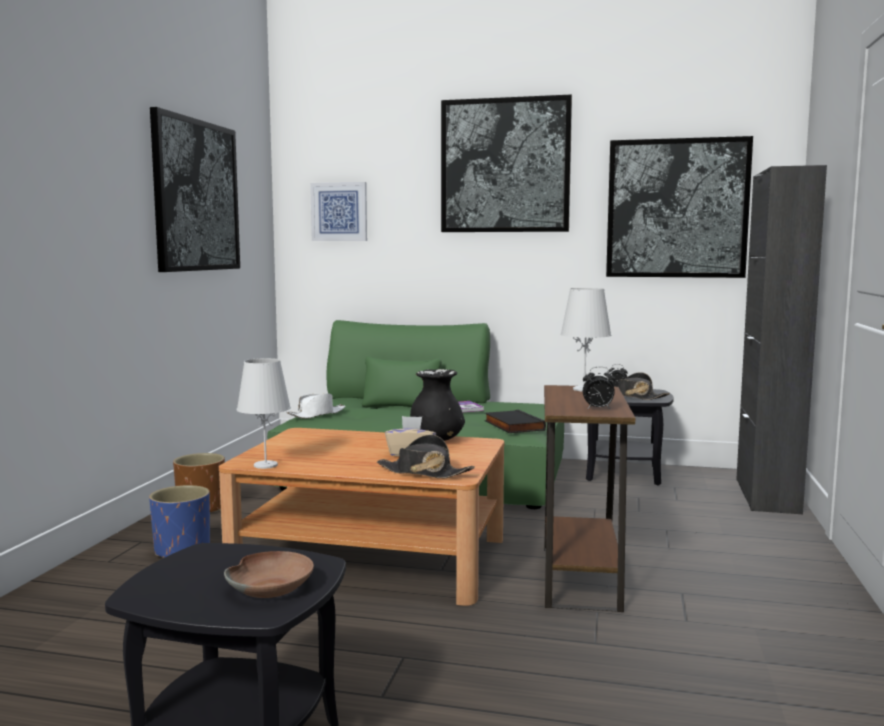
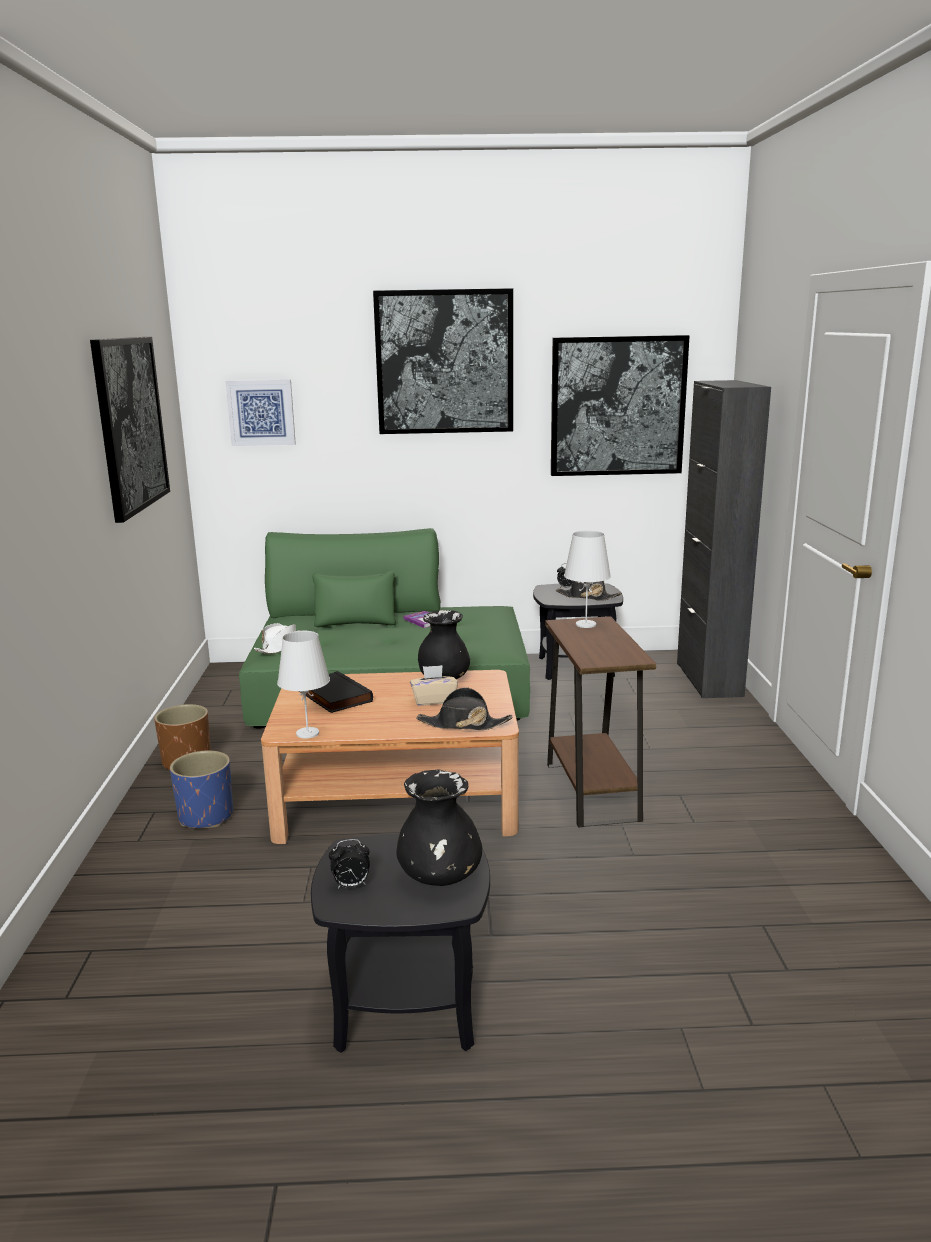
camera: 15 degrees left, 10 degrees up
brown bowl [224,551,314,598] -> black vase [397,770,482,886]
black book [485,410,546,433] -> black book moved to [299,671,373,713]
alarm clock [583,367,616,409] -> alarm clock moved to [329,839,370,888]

■ **Exercise description**:
Across the whole listing above, repeat each line exactly and leave out the images.

■ **Exercise result**:
camera: 15 degrees left, 10 degrees up
brown bowl [224,551,314,598] -> black vase [397,770,482,886]
black book [485,410,546,433] -> black book moved to [299,671,373,713]
alarm clock [583,367,616,409] -> alarm clock moved to [329,839,370,888]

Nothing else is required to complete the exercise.